Tag Archives: PAXOS

Apache Bookkeeper or how NOT to design replication consistency scheme

Consistency in a distributed system is hard, it is even a limitation – everyone knows that one has to sacrifice a letter in CAP theorem to be have consistent distributed system: either it will not be 100% available or it will not tolerate partition split.

PAXOS algorithm is known to be a complex solution for consistency problem – it allows to have a consensus on multiple opinions, but algorithm is quite complex to implement. And it is very slow. Cassandra for instance caught bugs in its realization for several years (and probably still have it) and it used 6 round trips to converge for a single write.

But there are several simple optimization for PAXOS, the most interesting (and the fastest) is FAST PAXOS. Basically, this is a single master – multiple learners solution. It is very similar to Apache Zookeeper Atomic Broadcast (ZAB) protocol. Single master is a point of failure of course, but there are always leader selection algorithms which might or might not converge, and usually they do (this is a tricky place in plain PAXOS – it is easily possible that it will not converge on a single write round).

ZAB and FAST PAXOS work with the simple master server which handles all updates and serialize them according to own rules. Since there is no distribution consensus problem anymore, it can use 2-phase commit to force all learners to get update. It works, and it is the fastest consistency forcing algorithm, but yet there are 2 round trips.

Apache Bookkeeper decided to work that around. They decided, that 2-phase commit can be avoided and instead data is being written directly to multiple ‘bookies’ or replicas. And only by single writer (more on this below). Since there is no commit phase replica do not know whether its data was written to quorum of nodes or not, thus reader has to read data from multiple replicas to find out whether data it has received was actually written to majority of the nodes.

This ‘write once – read multiple’ case is a horrible performance killer in real storage devices. I do now know any of the real-life workloads where reader tolerates N-fold number of reads to get data. Maybe only log collection, but even they are being read *at least* once, which eats up any possible profit from this scheme.

I created such scheme in Elliptics distributed storage – writer puts a timestamp for every record and if there are consistency issues (for example 2 writers updated the same key in different replica order), reader may use special API call which reads multiple replicas and compare timestamps – the newest data is being returned to the client.
And when I tell you this doesn’t scale – it is true. This design forces distributed storage into a centralized entity for every read request. It can be acceptible for writes, but not reads.
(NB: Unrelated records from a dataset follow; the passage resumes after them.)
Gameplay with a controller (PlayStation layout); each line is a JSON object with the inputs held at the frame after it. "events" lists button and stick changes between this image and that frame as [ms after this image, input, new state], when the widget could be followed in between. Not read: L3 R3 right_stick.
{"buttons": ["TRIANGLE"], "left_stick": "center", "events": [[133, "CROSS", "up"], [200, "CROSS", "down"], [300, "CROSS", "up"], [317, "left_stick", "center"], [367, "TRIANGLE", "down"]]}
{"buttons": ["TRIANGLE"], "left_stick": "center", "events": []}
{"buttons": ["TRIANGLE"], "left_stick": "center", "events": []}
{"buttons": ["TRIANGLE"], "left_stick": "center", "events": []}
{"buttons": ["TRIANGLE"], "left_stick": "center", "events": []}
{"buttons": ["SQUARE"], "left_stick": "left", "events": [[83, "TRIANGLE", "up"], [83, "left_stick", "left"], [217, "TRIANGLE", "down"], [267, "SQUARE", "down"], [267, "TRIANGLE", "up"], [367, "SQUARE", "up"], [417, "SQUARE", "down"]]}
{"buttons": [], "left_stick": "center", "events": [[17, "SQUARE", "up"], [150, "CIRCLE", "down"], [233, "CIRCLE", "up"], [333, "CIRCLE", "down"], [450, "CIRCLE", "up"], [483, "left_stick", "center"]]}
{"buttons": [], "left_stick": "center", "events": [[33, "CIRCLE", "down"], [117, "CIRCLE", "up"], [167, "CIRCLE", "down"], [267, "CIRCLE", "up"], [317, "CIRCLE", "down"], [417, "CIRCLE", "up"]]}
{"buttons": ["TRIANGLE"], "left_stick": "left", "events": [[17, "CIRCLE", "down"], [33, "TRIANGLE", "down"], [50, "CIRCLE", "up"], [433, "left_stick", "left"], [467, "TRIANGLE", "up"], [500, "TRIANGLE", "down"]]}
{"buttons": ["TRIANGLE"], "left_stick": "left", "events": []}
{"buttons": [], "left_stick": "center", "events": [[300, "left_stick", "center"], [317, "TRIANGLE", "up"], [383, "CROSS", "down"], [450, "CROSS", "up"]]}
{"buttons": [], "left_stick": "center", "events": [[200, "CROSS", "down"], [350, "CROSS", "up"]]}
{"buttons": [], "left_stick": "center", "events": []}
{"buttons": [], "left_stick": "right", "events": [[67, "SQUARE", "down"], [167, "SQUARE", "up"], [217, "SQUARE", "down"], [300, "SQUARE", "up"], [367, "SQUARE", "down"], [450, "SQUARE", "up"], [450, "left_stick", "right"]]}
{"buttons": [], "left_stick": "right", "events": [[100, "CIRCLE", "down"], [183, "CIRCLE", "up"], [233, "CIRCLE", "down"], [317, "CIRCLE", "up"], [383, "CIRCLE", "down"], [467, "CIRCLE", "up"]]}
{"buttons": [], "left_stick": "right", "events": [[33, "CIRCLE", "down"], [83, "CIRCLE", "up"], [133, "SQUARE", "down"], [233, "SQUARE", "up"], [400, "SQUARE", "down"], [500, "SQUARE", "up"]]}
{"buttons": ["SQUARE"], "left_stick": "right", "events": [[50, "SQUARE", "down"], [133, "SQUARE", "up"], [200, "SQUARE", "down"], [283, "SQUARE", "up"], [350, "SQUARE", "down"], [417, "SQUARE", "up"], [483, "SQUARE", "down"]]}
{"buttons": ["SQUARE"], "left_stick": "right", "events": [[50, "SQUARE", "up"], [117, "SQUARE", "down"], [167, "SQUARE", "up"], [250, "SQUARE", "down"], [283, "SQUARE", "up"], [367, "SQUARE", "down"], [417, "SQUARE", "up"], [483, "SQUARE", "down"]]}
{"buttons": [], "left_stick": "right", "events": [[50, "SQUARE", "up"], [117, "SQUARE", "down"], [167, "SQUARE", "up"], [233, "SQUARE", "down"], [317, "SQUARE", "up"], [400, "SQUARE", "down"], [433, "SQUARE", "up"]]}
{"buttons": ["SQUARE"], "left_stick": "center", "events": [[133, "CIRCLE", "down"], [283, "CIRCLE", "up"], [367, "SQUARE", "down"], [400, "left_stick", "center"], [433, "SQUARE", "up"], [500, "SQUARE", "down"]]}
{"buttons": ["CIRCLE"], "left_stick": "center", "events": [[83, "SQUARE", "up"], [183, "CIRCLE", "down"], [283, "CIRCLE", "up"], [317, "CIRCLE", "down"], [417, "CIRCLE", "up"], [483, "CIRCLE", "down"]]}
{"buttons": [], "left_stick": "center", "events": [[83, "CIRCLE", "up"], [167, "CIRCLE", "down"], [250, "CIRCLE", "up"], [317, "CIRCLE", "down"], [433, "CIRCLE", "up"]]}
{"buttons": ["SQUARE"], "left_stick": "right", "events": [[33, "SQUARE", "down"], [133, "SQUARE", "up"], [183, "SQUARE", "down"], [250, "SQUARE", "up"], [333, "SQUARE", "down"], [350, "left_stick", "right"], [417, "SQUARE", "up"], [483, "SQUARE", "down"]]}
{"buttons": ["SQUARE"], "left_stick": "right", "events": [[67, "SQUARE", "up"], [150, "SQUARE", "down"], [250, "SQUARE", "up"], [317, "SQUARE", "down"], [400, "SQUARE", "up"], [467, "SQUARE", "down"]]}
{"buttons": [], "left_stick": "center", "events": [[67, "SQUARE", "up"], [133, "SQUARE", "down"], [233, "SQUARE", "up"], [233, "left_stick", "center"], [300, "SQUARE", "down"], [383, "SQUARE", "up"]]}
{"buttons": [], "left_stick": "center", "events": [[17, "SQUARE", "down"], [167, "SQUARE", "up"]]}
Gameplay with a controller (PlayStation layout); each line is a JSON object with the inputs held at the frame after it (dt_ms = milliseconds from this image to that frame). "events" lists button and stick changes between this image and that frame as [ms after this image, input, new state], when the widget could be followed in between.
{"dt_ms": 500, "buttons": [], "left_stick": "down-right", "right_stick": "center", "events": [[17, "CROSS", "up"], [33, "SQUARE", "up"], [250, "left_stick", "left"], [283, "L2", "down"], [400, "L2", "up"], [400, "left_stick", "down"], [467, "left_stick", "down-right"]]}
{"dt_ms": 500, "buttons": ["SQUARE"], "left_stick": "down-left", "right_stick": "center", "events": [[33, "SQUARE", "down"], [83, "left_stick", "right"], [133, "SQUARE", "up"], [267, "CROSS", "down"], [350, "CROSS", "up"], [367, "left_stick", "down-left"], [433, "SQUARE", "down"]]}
And here comes another issue – single writer. Apache Bookkeeper operates with single writer at a time. I do not know how they achieve that, maybe there is a master server, or there are unique node-specific IDs, which allow to serialize requests coming through different nodes, but yet it is a single writer solution.

Apache Bookkeeper traded single round trip (2-phase commit vs plain replica update) for N-fold increase in number of reads. I call this a very bad deal. Zookeeper has its issues (it has tons of them – Pinterest calls its Zookeeper clusters ‘single cluster of failure), but at least it has strong guarantees on its performance.

Distributed cron across the planet

Cron is used on every local machine out there – all systems have periodic tasks which have to be started at some time.

But some tasks cover more than a single server, for example check another server and perform some action. If we have 10 servers it is ok that every server will check others, but if number of machines is larger – thousands of servers – it is unfeasible to force them all to know about each other.

And yet there is a strong demand to run periodic tasks which cover multiple servers (or whole datacenters). Setting up a dedicated server which will run ‘group’ tasks is not always the right solution: server may fail, it can be loaded, it is possible that task is big enough to be started on a single server only – we might want to set a group of servers to perform group periodic tasks.

That dedicated group has to be managed – which server runs which task, what if task has failed, what to do, when multiple servers want to run the same task and so on.

Guys from Google present a paper “Distributed cron across the planet” which tells how they solved this problem. Its worth reading even if you do not have thousands of servers (well, normal people do not) – paper describes a nice ‘cell’ design – dedicated set of server, Paxos for management, retry policies, master/slave, recovery and so on

Zab or Paxos

I really did not find a major difference between fast Paxos and Zab – it is the same message broadcast and quorum detection as long as there is only single master (leader) server.

In elliptics (actually synchronization service is a separate project, which can be used with elliptics to guarantee storage consistency) I do not to use leader election in a generic form – instead client library only allows to post messages through single server (kinda selected leader, I use simple IDs generated on server startup). It is not fair leader election, but yet only single server will broadcast updates.

I will also relax ordering – only updates with the same key must be ordered, updates with different keys may be completed out of order. This is essental, if I use not only single set of commands, but complex processing (like what I implemented in default backend – libmysqlclient client to mysql server, which runs client’s commands as sql). In this case some operations may take much longer which should not block operations on different keys.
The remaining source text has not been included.